また、電気分解の電流密度が大きくなることにより、ポリアニオン性水溶性多糖類の堆積量が増加するため、目的の堆積量を得るために電流密度を適宜調製することができる。例えば、通常0.1〜100mA/cm2であり、好ましくは0.1〜20mA/cm2である。ポリアニオン性水溶性多糖類堆積物の厚さとしては、好ましくは0.05mm〜5cm、より好ましくは0.1mm〜1cm、最も好ましくは、0.2mm〜5mmである。
【0037】
ポリアニオン性水溶性多糖類の溶液中の濃度は、特に限定されるものではないが、好ましくは0.01〜5%であり、より好ましくは0.01〜3%であり、最も好ましくは、0.1〜3%である。
【0038】
本発明の製造方法に用いることのできるポリアニオン性水溶性多糖類としては、前記酸化物による不動態被膜に結合することのできるものであり、例えばアルギン酸塩、ゲラン、ゲランガム、キサンタンキトサン、及びカラゲナンを挙げることができるが、特にはカルボキシル基を有するものが好ましく、例えばアルギン酸塩を挙げることができる。前記アルギン酸塩としては、アルギン酸ナトリウム、アルギン酸カリウム、アルギン酸アンモニウム、又はアルギン酸カルシウム、を挙げることができるが、特にはアルギン酸ナトリウムが好ましい。

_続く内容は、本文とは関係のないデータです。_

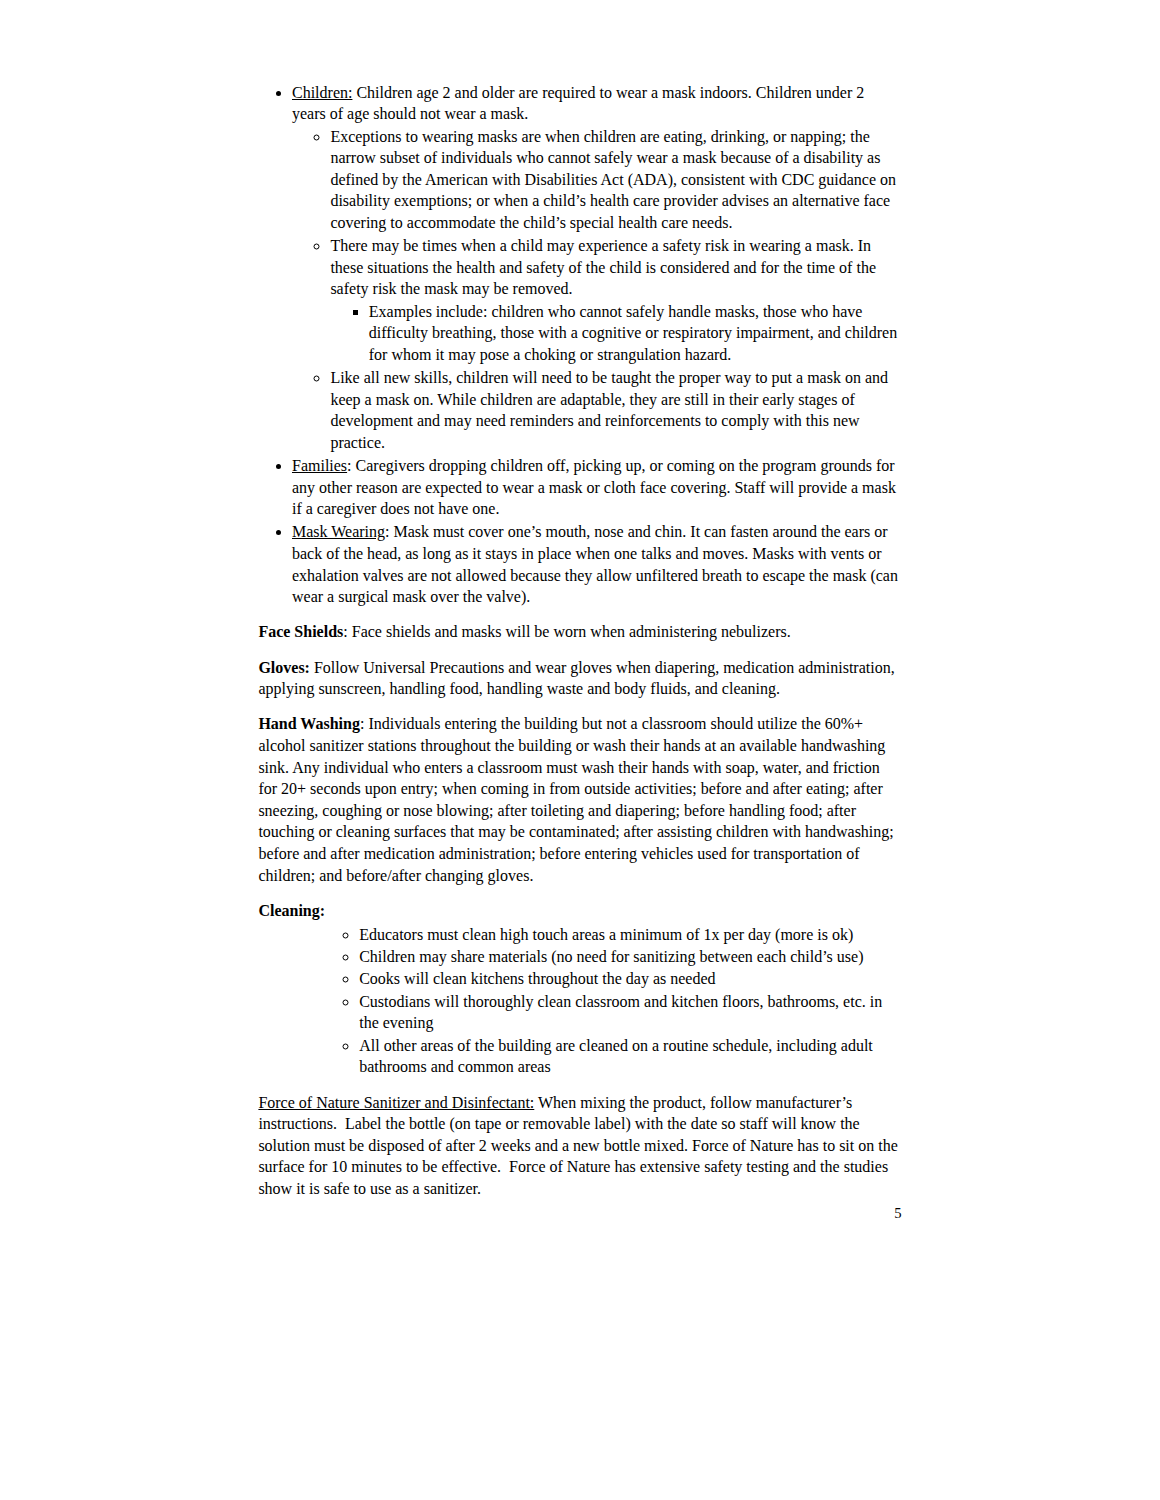Children: Children age 2 and older are required to wear a mask indoors. Children under 2 years of age should not wear a mask.
Exceptions to wearing masks are when children are eating, drinking, or napping; the narrow subset of individuals who cannot safely wear a mask because of a disability as defined by the American with Disabilities Act (ADA), consistent with CDC guidance on disability exemptions; or when a child’s health care provider advises an alternative face covering to accommodate the child’s special health care needs.
There may be times when a child may experience a safety risk in wearing a mask. In these situations the health and safety of the child is considered and for the time of the safety risk the mask may be removed.
Examples include: children who cannot safely handle masks, those who have difficulty breathing, those with a cognitive or respiratory impairment, and children for whom it may pose a choking or strangulation hazard.
Like all new skills, children will need to be taught the proper way to put a mask on and keep a mask on. While children are adaptable, they are still in their early stages of development and may need reminders and reinforcements to comply with this new practice.
Families: Caregivers dropping children off, picking up, or coming on the program grounds for any other reason are expected to wear a mask or cloth face covering. Staff will provide a mask if a caregiver does not have one.
Mask Wearing: Mask must cover one’s mouth, nose and chin. It can fasten around the ears or back of the head, as long as it stays in place when one talks and moves. Masks with vents or exhalation valves are not allowed because they allow unfiltered breath to escape the mask (can wear a surgical mask over the valve).
Face Shields: Face shields and masks will be worn when administering nebulizers.
Gloves: Follow Universal Precautions and wear gloves when diapering, medication administration, applying sunscreen, handling food, handling waste and body fluids, and cleaning.
Hand Washing: Individuals entering the building but not a classroom should utilize the 60%+ alcohol sanitizer stations throughout the building or wash their hands at an available handwashing sink. Any individual who enters a classroom must wash their hands with soap, water, and friction for 20+ seconds upon entry; when coming in from outside activities; before and after eating; after sneezing, coughing or nose blowing; after toileting and diapering; before handling food; after touching or cleaning surfaces that may be contaminated; after assisting children with handwashing; before and after medication administration; before entering vehicles used for transportation of children; and before/after changing gloves.
Cleaning:
Educators must clean high touch areas a minimum of 1x per day (more is ok)
Children may share materials (no need for sanitizing between each child’s use)
Cooks will clean kitchens throughout the day as needed
Custodians will thoroughly clean classroom and kitchen floors, bathrooms, etc. in the evening
All other areas of the building are cleaned on a routine schedule, including adult bathrooms and common areas
Force of Nature Sanitizer and Disinfectant: When mixing the product, follow manufacturer’s instructions. Label the bottle (on tape or removable label) with the date so staff will know the solution must be disposed of after 2 weeks and a new bottle mixed. Force of Nature has to sit on the surface for 10 minutes to be effective. Force of Nature has extensive safety testing and the studies show it is safe to use as a sanitizer.
5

アルギン酸塩は、その分子内にカルボキシル基を有しており、後述のように、カルボキシル基を有していることにより、酸化物による不動態被膜との強固な結合を形成することが可能であり、またアルギン酸塩自体のゲル化にも有利であると考えられる。更に、ポリアニオン性の水溶性多糖類のうちでも、アルギン酸塩は、カルシウムなどの金属イオンで架橋し、ゲル化することが可能であり、架橋することにより、通電により電極の温度が上昇しても溶解することがない。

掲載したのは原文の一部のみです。